Über die Jahre wurden ihm schon viele Attribute verliehen, darunter „Edelbrenner“ oder „Spitzen-Kulinariker“, wie es der Laudator des Abends, Ex-Wirtschaftslandesrat und Unternehmer Herbert Paierl, hervorstrich. Es war einer der Höhepunkte der Gala im Grazer Mumuth, die Auszeichnung für Alois Gölles, dem der Primus für das unternehmerische Lebenswerk überreicht wurde. Und den Paierl als „einen herausragenden Pionier des wirtschaftlichen Entwicklungsweges und der Erfolgsgeschichte der Südoststeiermark als Agro-Hightech Region“ positionierte. „Für mich steht er im guten steirischen, joanneischen Geist auf einer Stufe mit den bedeutendsten Wirtschafts- und Technologie-Köpfen dieses Landes“, so Paierl.

Alois Gölles ist es gewohnt, in langen Zeiträumen zu denken und unternehmerisch langfristig zu handeln. Vor 40 Jahren erschuf der Pionier mit dem Apfelbalsamessig eine Weltneuheit. „Wir legen es langfristig an“, sagt er, und: „Unsere Strategie richten wir auf Jahre und auf Jahrzehnte aus.“ Da passt es nur konsequent und stimmig, dass Gölles auch die Betriebsnachfolge im Familienunternehmen längst orchestriert hat. Nächstes Jahr wird er 65 und übergibt den Betrieb in Riegersburg an Sohn David. Geschaffen wurde im südoststeirischen Vulkanland ein Betrieb, dem Gölles mit seiner Familie über die vergangenen Dekaden zu einem Glanz verhalf, der weit über die Landesgrenzen strahlt.

Besonders sticht dabei ein in seiner Art einzigartiges Fasslager hervor.

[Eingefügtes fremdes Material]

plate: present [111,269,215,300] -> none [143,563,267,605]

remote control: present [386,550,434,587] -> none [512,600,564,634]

Es ist „das größte in Österreich oder vielleicht sogar in Mitteleuropa“, wie Gölles, trotz aller Erfolge stets bodenständig geblieben, nicht ohne Stolz betont. Das Lager ist gewissermaßen die Schatzkammer des Betriebes, dessen Wurzeln drei Generationen zurückreichen und das Ende der 1950er Jahre von Alois Gölles senior auf Obstbau getrimmt wurde. 

Der Tagesausflug nach Graz

„Das Leben in den 1960er-Jahren in dieser Region war alles andere als einfach. Der eiserne Vorhang war nahe, die Wachstumsregionen im Donauraum und im Westen Österreichs weit entfernt. Eine Reise nach Graz, der Landeshauptstadt, erforderte einen ganzen Tag“, skizzierte Paierl. Doch diese Zeit habe „auch einen entscheidenden Katalysator für die positive Entwicklung der Region und der Lebenswege ihrer Jugend“ bereitgehalten: Und zwar Bildung.

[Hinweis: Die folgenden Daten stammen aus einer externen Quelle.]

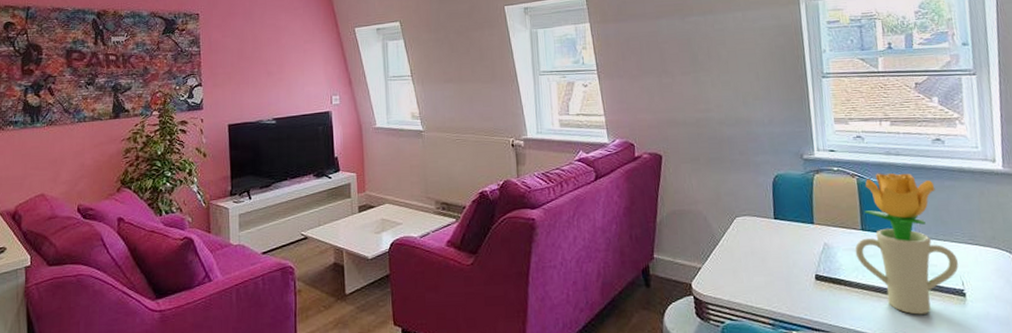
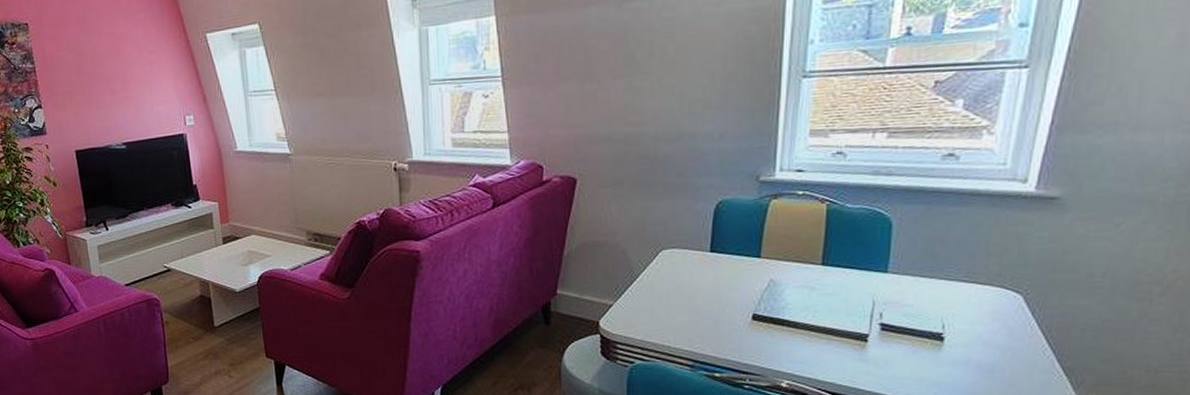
potted flower: present [855,173,959,315] -> none [808,197,943,360]

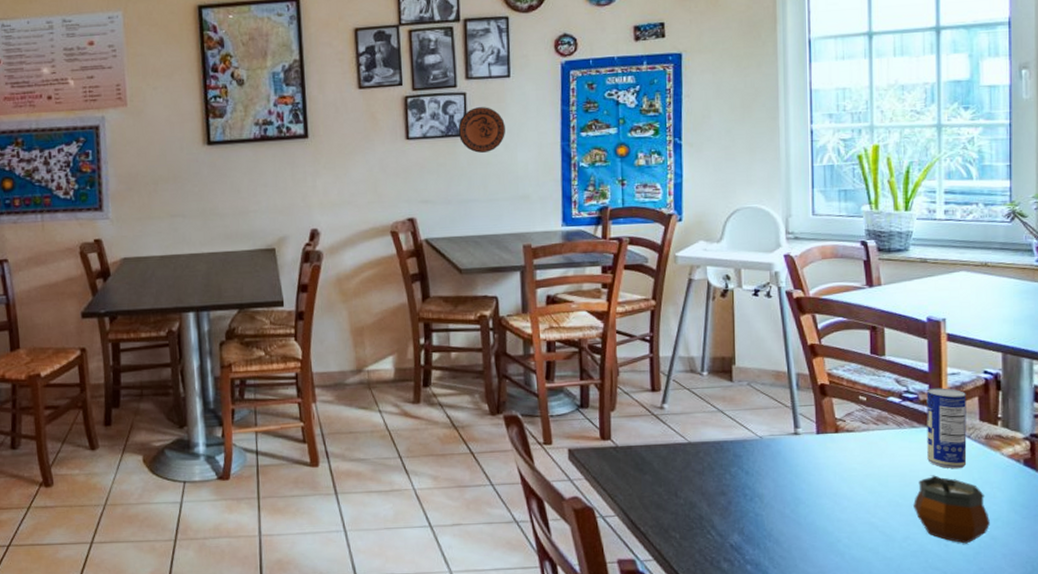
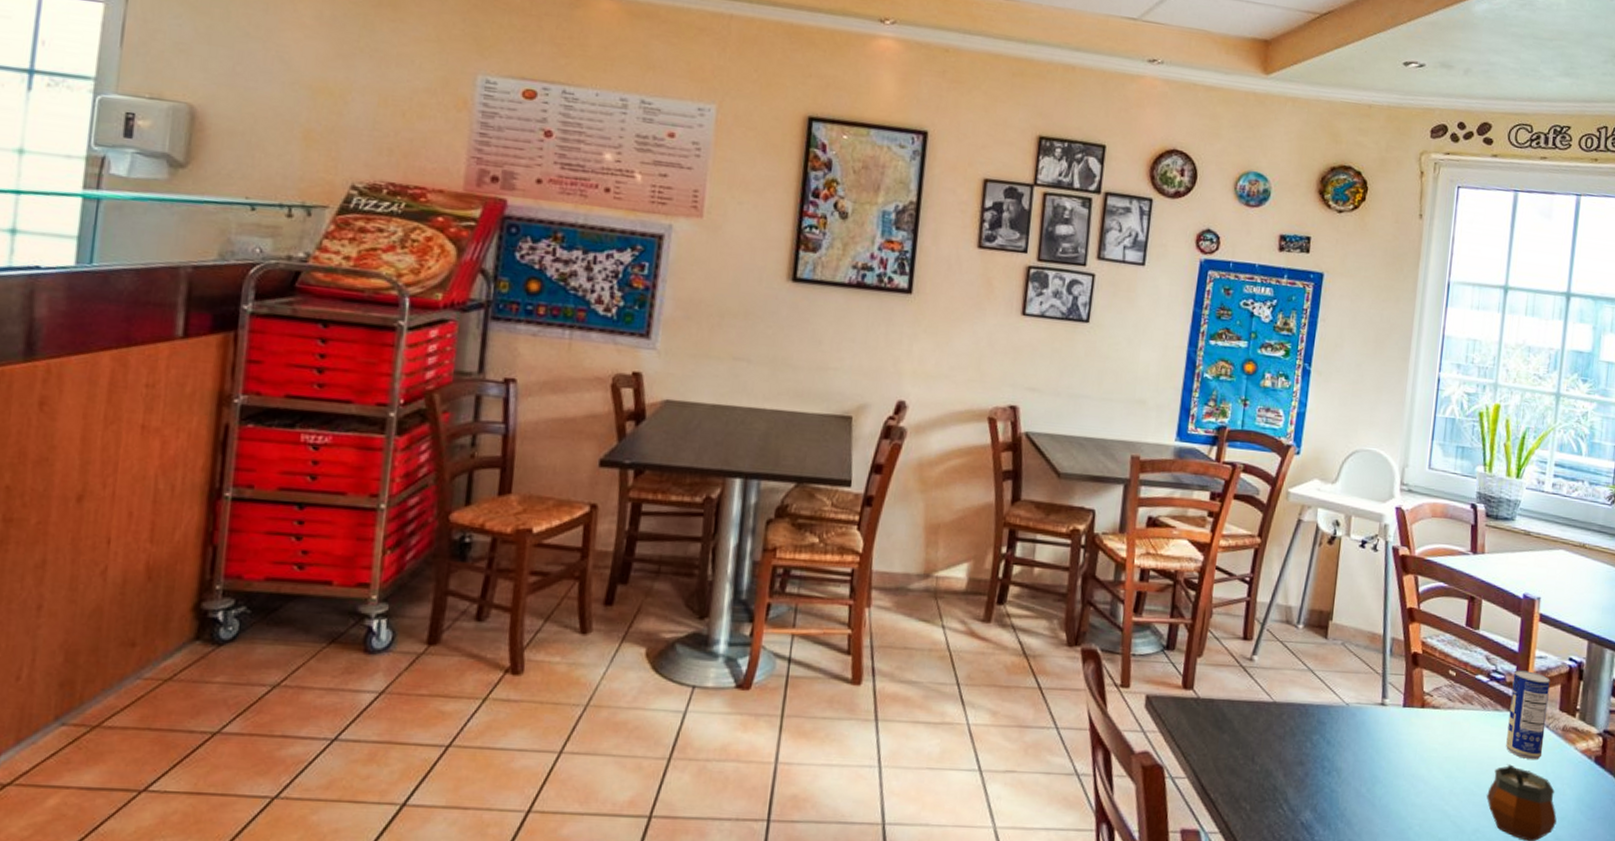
decorative plate: present [458,107,505,153] -> none [1080,292,1132,345]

Aus seiner eigenen Lebensgeschichte, so Paierl, wisse er, „wie viel Zuversicht und Verzicht es den Familien damals im ‚Armenhaus Österreichs‘ abverlangt hat, den  – in unserem Fall – Sohn in eine weiterbildende oder höhere Schule zu schicken – dies war eigentlich nur den Städtern zugedacht – die Kinder vom Land sollten als Arbeitskräfte am Hof bleiben“, so Paierl, der mit dem augenzwinkernden Hinweis, „unsere erste Fremdsprache in der Volksschule war übrigens Deutsch“, die Lacher auf seiner Seite hatte. „Gott sei Dank gab es vorausblickende Familien wie die des zu Lobenden – er wurde nämlich nach Klosterneuburg in die Höhere Bundeslehr – und Versuchsanstalt für Wein und Obstbau geschickt – dem Mekka der modernen Wein-und Obstbautechnologie.“

Daraus schöpfte Alois Gölles „junior“ viel – er hob den Familienbetrieb auf die nächste Stufe, indem er 1979 aus einer Liebhaberei heraus die ersten Edelbrände destillierte und 1984 mit dem Apfel-Balsamessig eine Weltneuheit schuf, da Balsamessig bis dahin nur aus Trauben erzeugt wurde. Der Erfolg stellte sich über Nacht ein, der Essig ließ die Fachwelt staunen, Preise wurden abgeräumt und einige Jahre später kopierte der Mitbewerb das Original.

© Aufreiter Georg

Und Gölles baute weiter beharrlich auf, was sich heute „Manufaktur für edlen Brand und feinen Essig“ nennt. In der Zwischenzeit füllen 20 Edelbrände und 19 Essigsorten das Portfolio, das 40-jährige Jubiläum des Apfelbalsamessigs feierte die Familie im vergangenen April im Steirereck am Pogusch. Gölles‘ erster Wurf war sein größter. „Der Apfelbalsamessig ist unser Flaggschiff“, betont er.

150.000 Liter pro Jahr

Der 1999 erbaute Keller beherbergt 1400 Barriques allein für den Essig, die Produktion kommt auf 150.000 Liter im Jahr. „Wir produzieren mehr als wir verkaufen, daher können wir die Produkte reifen lassen“, setzt Gölles einmal mehr auf den Faktor Zeit – und kompromisslos auf Qualität. Vom allerersten Balsamessig, Jahrgang 1984, existieren noch eine Handvoll Flaschen, „die wir nur zu besonderen Anlässen hervorholen, zum Beispiel, wenn meine Frau Herta Geburtstag hat“.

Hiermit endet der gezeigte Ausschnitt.